I explored xslt result transformation, but i am looking for json response.
导入的文档:
<page>
<title>AccessibleComputing</title>
<ns>0</ns>
<id>10</id>
<redirect title="Computer accessibility" />
<revision>
<id>381202555</id>
<parentid>381200179</parentid>
<timestamp>2010-08-26T22:38:36Z</timestamp>
<contributor>
<username>OlEnglish</username>
<id>7181920</id>
</contributor>
</revision>
</page>
solrConfig.xml:
solrConfig.xml:
<dataConfig>
<dataSource type="FileDataSource" encoding="UTF-8" />
<document>
<entity name="page"
processor="XPathEntityProcessor"
stream="true"
forEach="/mediawiki/page/"
url="data/enwiki-20130102-pages-articles.xml"

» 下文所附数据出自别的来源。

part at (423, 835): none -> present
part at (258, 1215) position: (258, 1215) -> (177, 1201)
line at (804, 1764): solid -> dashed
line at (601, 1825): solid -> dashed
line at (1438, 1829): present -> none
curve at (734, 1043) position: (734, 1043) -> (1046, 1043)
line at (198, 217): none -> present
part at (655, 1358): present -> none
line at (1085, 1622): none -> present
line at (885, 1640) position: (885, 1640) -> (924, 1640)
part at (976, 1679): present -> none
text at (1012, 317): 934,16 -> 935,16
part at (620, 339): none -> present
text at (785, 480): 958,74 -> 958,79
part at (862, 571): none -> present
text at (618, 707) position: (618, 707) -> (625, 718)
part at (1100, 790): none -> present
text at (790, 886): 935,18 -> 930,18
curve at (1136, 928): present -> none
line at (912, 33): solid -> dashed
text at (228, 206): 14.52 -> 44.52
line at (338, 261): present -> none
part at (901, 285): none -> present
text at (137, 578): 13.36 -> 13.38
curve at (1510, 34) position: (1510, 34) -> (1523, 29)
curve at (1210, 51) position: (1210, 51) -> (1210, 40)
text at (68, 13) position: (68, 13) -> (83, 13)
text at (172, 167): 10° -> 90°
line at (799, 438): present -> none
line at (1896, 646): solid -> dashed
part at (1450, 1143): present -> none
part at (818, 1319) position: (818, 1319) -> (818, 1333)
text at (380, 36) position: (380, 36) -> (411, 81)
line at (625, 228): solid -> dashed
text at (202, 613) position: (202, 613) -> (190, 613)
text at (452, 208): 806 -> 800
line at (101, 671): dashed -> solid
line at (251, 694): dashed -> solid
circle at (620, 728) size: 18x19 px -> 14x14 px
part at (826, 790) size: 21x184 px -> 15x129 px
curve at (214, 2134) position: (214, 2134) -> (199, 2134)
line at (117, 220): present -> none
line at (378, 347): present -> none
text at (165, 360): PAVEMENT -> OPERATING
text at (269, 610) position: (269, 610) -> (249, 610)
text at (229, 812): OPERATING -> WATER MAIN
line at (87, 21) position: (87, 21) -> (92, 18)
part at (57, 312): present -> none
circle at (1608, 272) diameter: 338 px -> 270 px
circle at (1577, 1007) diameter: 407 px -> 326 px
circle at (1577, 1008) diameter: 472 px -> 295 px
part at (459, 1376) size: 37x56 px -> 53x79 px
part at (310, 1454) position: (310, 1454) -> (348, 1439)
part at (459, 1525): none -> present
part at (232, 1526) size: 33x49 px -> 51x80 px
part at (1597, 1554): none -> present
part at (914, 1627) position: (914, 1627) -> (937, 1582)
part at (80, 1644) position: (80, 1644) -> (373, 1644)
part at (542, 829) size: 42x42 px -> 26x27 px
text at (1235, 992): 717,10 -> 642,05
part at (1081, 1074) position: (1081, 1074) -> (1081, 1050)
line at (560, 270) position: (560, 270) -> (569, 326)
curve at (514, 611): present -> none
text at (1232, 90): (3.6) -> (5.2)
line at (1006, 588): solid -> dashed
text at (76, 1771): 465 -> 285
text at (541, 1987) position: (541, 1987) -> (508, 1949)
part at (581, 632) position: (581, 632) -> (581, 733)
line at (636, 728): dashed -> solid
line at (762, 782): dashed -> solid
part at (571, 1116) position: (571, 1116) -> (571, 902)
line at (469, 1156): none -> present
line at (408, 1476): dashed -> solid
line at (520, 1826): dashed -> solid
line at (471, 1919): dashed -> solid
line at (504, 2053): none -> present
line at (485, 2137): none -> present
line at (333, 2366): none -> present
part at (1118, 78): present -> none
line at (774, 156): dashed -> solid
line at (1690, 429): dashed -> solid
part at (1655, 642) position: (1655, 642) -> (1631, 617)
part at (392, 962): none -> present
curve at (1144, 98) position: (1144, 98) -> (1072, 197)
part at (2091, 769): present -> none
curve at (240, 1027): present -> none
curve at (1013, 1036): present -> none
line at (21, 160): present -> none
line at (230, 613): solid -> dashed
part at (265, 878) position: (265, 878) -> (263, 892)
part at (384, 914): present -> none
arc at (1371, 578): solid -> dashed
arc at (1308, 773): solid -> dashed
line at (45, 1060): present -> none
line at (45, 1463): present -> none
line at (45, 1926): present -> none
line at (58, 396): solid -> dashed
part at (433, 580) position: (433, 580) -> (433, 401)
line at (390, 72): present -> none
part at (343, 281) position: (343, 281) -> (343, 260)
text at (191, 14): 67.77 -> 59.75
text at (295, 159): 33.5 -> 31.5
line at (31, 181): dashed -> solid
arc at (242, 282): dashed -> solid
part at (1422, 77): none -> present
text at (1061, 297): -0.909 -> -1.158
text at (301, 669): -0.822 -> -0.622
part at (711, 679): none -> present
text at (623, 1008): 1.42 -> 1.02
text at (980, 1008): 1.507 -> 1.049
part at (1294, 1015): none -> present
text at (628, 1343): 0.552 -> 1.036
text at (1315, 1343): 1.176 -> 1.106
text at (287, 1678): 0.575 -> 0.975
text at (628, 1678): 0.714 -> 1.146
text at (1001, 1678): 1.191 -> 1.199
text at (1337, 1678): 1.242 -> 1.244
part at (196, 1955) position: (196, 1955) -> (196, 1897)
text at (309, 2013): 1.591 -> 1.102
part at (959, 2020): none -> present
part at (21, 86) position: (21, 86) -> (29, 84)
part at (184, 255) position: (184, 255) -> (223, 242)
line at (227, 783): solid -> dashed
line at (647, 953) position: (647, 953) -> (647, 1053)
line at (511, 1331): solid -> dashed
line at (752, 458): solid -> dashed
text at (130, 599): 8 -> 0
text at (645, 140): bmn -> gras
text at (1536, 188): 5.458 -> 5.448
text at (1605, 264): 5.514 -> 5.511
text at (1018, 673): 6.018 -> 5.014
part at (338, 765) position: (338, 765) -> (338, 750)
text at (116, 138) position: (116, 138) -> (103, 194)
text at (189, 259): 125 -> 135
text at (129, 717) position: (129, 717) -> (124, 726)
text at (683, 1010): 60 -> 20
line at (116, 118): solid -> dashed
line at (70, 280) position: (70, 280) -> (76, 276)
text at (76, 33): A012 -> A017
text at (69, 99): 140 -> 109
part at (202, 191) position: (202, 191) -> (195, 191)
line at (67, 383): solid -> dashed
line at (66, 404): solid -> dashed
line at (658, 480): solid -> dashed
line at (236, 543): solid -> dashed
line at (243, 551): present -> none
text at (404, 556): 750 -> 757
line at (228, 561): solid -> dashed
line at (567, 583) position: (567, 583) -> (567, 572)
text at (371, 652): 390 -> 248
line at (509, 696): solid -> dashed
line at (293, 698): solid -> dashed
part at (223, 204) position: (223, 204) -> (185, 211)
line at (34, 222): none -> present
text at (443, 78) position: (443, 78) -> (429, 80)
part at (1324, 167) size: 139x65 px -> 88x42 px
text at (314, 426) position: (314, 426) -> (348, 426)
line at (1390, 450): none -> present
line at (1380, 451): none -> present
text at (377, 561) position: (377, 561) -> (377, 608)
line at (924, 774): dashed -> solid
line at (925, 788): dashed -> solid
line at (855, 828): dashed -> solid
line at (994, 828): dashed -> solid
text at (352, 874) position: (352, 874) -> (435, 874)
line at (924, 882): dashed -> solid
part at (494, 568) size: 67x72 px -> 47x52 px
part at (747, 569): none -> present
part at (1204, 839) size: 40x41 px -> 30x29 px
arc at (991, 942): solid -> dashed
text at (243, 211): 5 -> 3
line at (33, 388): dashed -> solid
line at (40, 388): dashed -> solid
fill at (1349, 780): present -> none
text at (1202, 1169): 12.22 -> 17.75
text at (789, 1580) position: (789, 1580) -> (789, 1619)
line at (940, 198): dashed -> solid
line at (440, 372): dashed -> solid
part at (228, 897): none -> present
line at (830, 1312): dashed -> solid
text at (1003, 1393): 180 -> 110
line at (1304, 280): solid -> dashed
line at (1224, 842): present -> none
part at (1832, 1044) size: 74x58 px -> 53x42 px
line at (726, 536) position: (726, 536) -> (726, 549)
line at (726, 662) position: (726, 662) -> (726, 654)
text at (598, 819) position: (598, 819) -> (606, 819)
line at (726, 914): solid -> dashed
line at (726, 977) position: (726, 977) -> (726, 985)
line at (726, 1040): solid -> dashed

transformer="RegexTransformer,DateFormatTransformer"
>
<field column="id" xpath="/mediawiki/page/id" />
<field column="title" xpath="/mediawiki/page/title" />
<field column="revision" xpath="/mediawiki/page/revision/id" />
<field column="user" xpath="/mediawiki/page/revision/contributor/username" />
<field column="userId" xpath="/mediawiki/page/revision/contributor/id" />
<field column="text" xpath="/mediawiki/page/revision/text" />
<field column="timestamp" xpath="/mediawiki/page/revision/timestamp" dateTimeFormat="yyyy-MM-dd'T'hh:mm:ss'Z'" />
<field column="$skipDoc" regex="^#REDIRECT .*" replaceWith="true" sourceColName="text"/>
</entity>
</document>
</dataConfig>
通过solr查询进行响应:
Response by solr query:
"response": {
"numFound": 1,
"start": 0,
"docs": [
{
"id": "10",
"timestamp": "2010-08-26T17:08:36Z",
"revision": 381202555,
"titleText": "AccessibleComputing",
"userId": 7181920,
"user": "OlEnglish"
}
]
}
预期的响应:
"response": {
"numFound": 1,
"start": 0,
"docs": [
{
"id": "10",
"timestamp": "2010-08-26T17:08:36Z",
"revision": 381202555,
"titleText": "AccessibleComputing",
"contributor": [{
"userId": 7181920,
"user": "OlEnglish"
}]
}
]
}
推荐答案
如果您不喜欢使用 XsltResponseWriter (它也可以帮助int以JSON输出结果),您可以创建自己的SearchComponent
,它将修改输出.使用自定义SearchComponent
时,可以将不同的ResponseWriters应用于输出(xml,json,csv,xslt等).
If you don't like the idea of using XsltResponseWriter (which can help int outputting the results in JSON as well), you can create your own SearchComponent
, which will modify the output. When you use a custom SearchComponent
you can apply different ResponseWriters to the output (xml, json, csv, xslt, etc.).
您可以在这篇文章.
要使用XsltResponseWriter
,请将此代码添加到solrconfig.xml
:
To use XsltResponseWriter
, add this code to solrconfig.xml
:
<queryResponseWriter name="xslt" class="org.apache.solr.response.XSLTResponseWriter"/>
在conf/xslt
文件夹中添加一个json.xsl
文件,该文件具有XML输出的转换规则(在查询中使用wt=xml
时),如下所示:
Add a json.xsl
file to conf/xslt
folder, which has transformation rules for your XML output (when you use wt=xml
in your query), something like this:
<?xml version="1.0" encoding="UTF-8"?>
<xsl:stylesheet version="1.0" xmlns:xsl="http://www.w3.org/1999/XSL/Transform">
<xsl:strip-space elements="*"/>
<xsl:output method="text" indent="no" media-type="application/json"/>
<xsl:template match="result">
<xsl:text>{"response":{"docs":[</xsl:text>
<xsl:apply-templates select="doc"/>
<xsl:text>]}}</xsl:text>
</xsl:template>
<xsl:template match="doc">
<xsl:if test="position() > 1">
<xsl:text>,</xsl:text>
</xsl:if>
<xsl:text>{"contributor": [{"userId": </xsl:text><xsl:value-of select="userId"/><xsl:text>, "user": "</xsl:text><xsl:value-of select="user"/><xsl:text>"}]}</xsl:text>
</xsl:template>
</xsl:stylesheet>
然后,您可以使用以下网址获得此响应:
Then you can get this response using a url like:
http://localhost:8983/solr/select/?q=id:10&wt=xslt&tr=json.xsl
这篇关于Solr-如何获取特定格式的搜索结果的文章就介绍到这了,希望我们推荐的答案对大家有所帮助,也希望大家多多支持!